- TASK REQUIREMENTS: Quote the text lines of every record below word for word, leaving out the pictures.

-*-*-

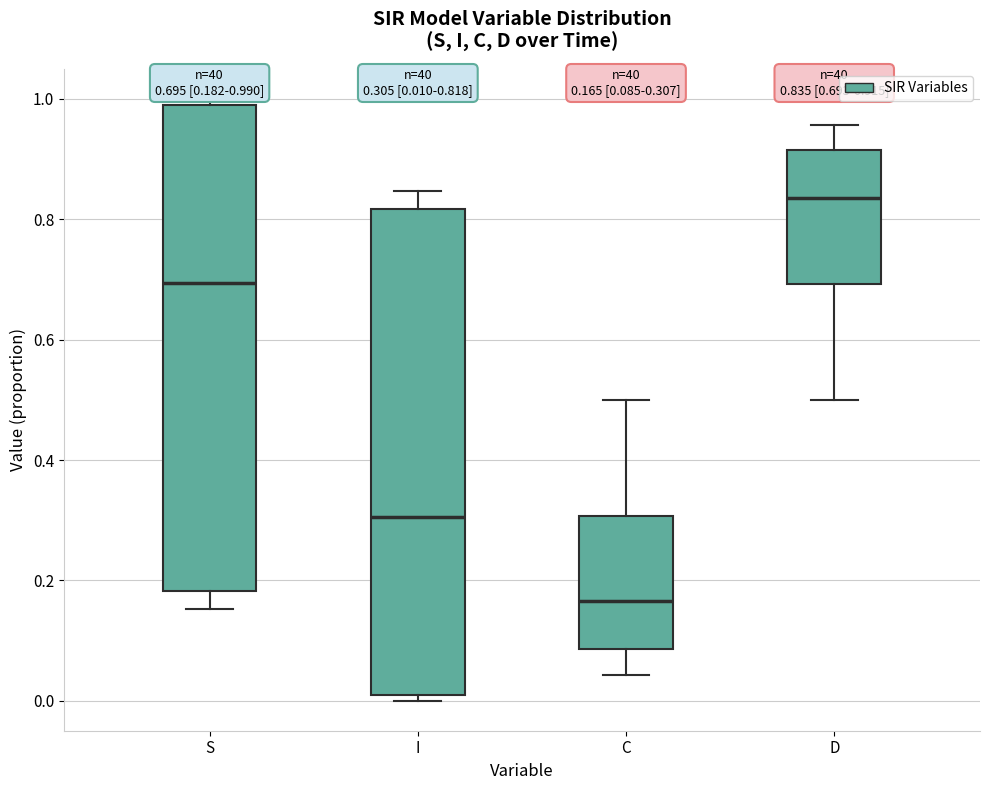

Which box has the lowest median line?

C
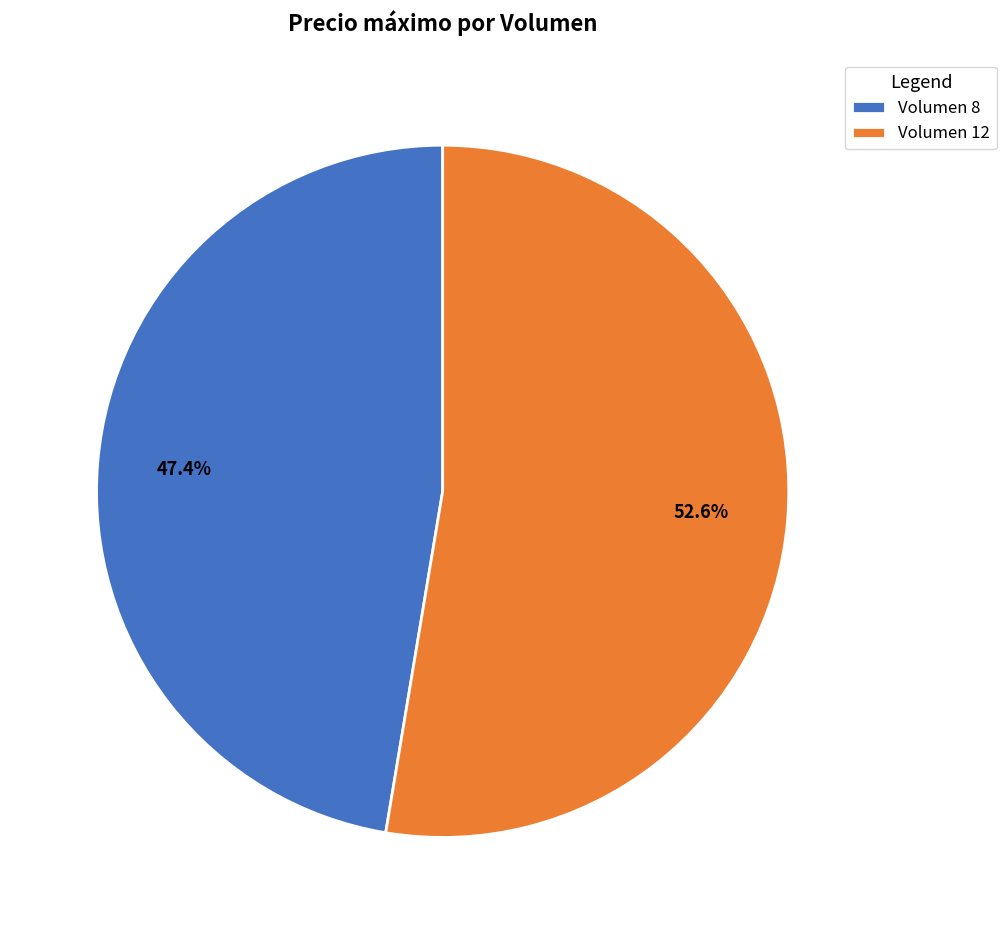

Does Volumen 8 represent more than half of the total?

No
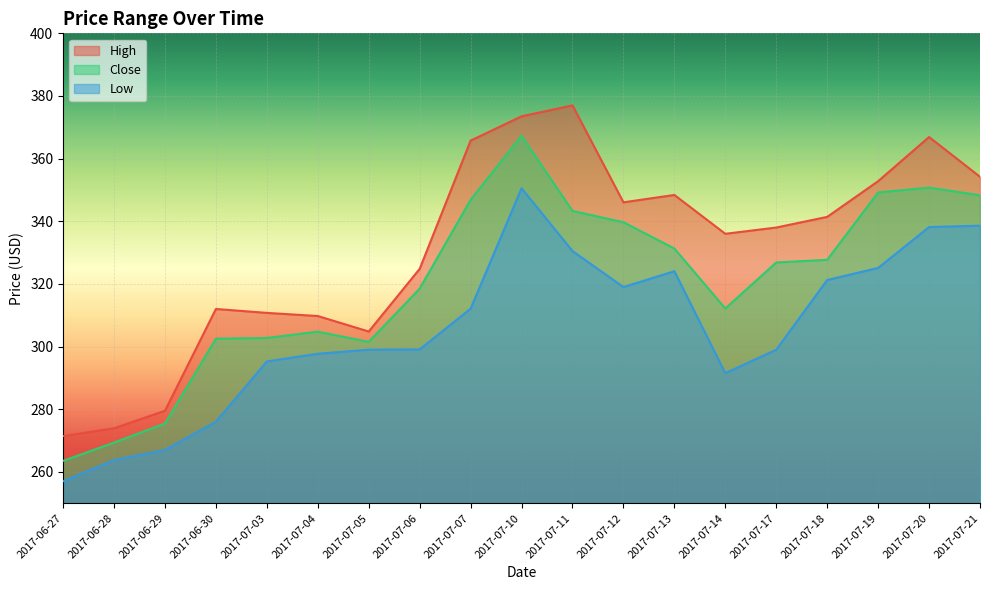

Read the Low value at 2017-07-12.

319.0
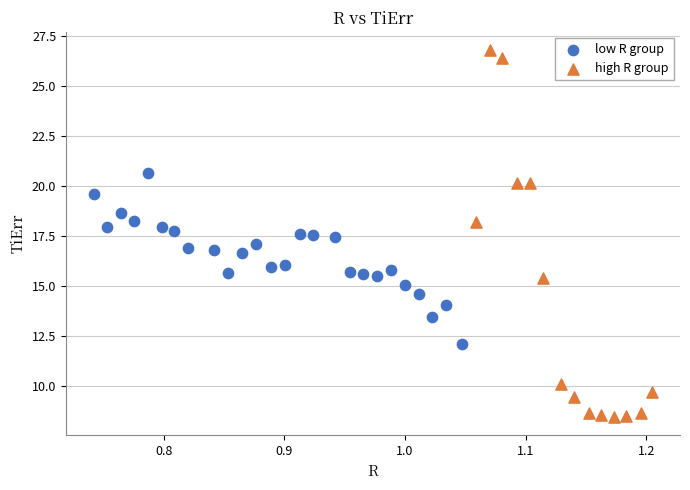

Which series reaches the minimum Y coordinate?

high R group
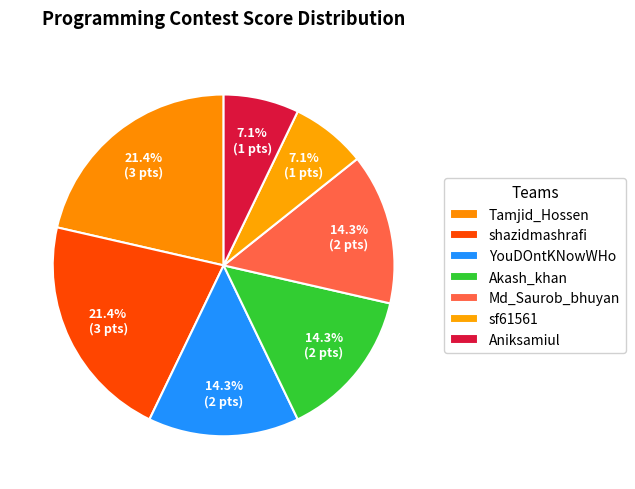

What percentage is the Aniksamiul slice, to the nearest percent?

7%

-*-*-

- THE COMPLETED TASK:
Which box has the lowest median line?

C

Does Volumen 8 represent more than half of the total?

No

Read the Low value at 2017-07-12.

319.0

Which series reaches the minimum Y coordinate?

high R group

What percentage is the Aniksamiul slice, to the nearest percent?

7%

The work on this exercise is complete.